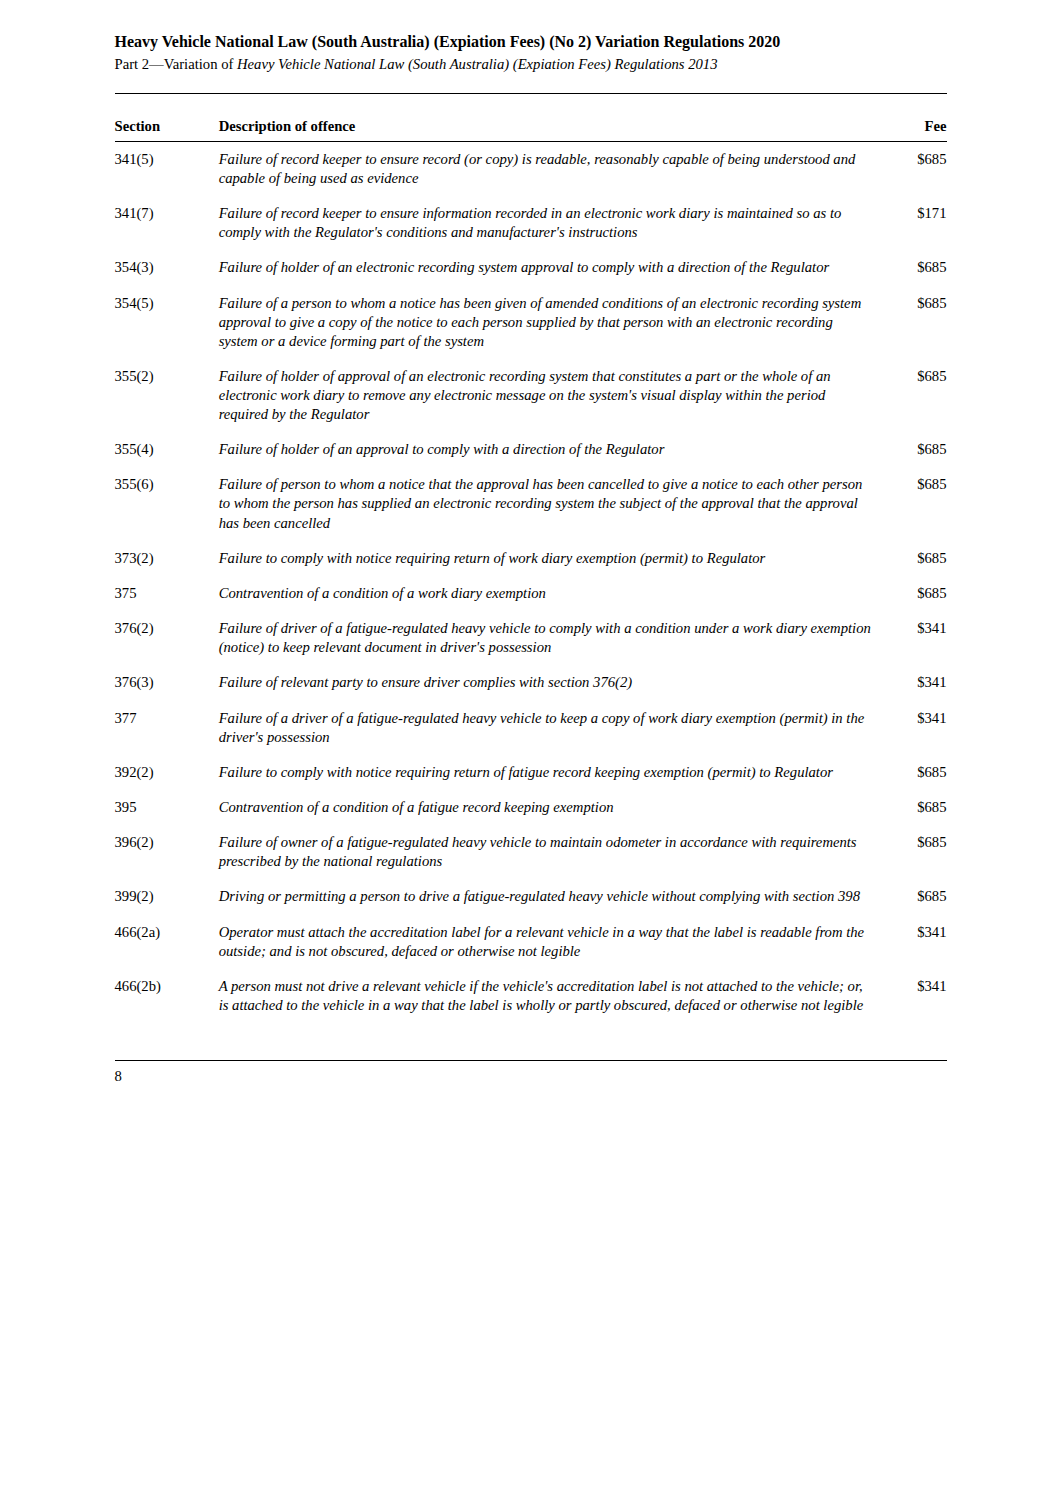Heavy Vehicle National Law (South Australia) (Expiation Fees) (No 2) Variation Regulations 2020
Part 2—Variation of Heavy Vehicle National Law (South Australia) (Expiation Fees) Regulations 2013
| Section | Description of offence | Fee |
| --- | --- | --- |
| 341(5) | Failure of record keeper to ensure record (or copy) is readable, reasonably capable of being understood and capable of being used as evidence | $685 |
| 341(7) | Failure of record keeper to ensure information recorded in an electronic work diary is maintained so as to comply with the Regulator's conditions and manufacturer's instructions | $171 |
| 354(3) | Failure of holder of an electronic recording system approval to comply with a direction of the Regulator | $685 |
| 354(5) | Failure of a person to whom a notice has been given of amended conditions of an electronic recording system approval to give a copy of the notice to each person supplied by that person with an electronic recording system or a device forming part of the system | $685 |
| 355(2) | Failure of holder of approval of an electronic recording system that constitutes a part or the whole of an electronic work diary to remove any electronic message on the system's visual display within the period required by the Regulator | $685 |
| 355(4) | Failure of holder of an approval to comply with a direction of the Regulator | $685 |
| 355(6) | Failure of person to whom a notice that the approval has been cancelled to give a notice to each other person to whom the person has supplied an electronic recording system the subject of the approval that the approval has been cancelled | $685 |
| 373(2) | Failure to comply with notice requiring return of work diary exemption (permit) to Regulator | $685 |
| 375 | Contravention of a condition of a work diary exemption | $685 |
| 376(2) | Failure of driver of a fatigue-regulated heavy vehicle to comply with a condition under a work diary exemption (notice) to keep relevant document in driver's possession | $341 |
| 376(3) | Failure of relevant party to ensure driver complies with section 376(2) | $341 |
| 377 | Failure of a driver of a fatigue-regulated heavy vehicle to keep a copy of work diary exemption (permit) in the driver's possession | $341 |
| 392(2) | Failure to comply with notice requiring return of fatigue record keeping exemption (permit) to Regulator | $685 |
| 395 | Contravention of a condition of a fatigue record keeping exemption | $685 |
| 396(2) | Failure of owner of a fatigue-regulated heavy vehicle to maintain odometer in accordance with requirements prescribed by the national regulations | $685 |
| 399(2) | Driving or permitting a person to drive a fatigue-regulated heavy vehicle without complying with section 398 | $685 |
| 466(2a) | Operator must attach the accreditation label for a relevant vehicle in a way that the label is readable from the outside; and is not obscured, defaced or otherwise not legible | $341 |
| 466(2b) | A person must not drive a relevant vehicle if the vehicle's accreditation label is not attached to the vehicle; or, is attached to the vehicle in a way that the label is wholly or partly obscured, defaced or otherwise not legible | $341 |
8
^^^^^^^^^^^^^^^^
**PROBLEM TO SOLVE**
Pick out every line of the listing containing the word "relevant", and show those lines.

**ANSWER BELOW**
| 376(2) | Failure of driver of a fatigue-regulated heavy vehicle to comply with a condition under a work diary exemption (notice) to keep relevant document in driver's possession | $341 |
| 376(3) | Failure of relevant party to ensure driver complies with section 376(2) | $341 |
| 466(2a) | Operator must attach the accreditation label for a relevant vehicle in a way that the label is readable from the outside; and is not obscured, defaced or otherwise not legible | $341 |
| 466(2b) | A person must not drive a relevant vehicle if the vehicle's accreditation label is not attached to the vehicle; or, is attached to the vehicle in a way that the label is wholly or partly obscured, defaced or otherwise not legible | $341 |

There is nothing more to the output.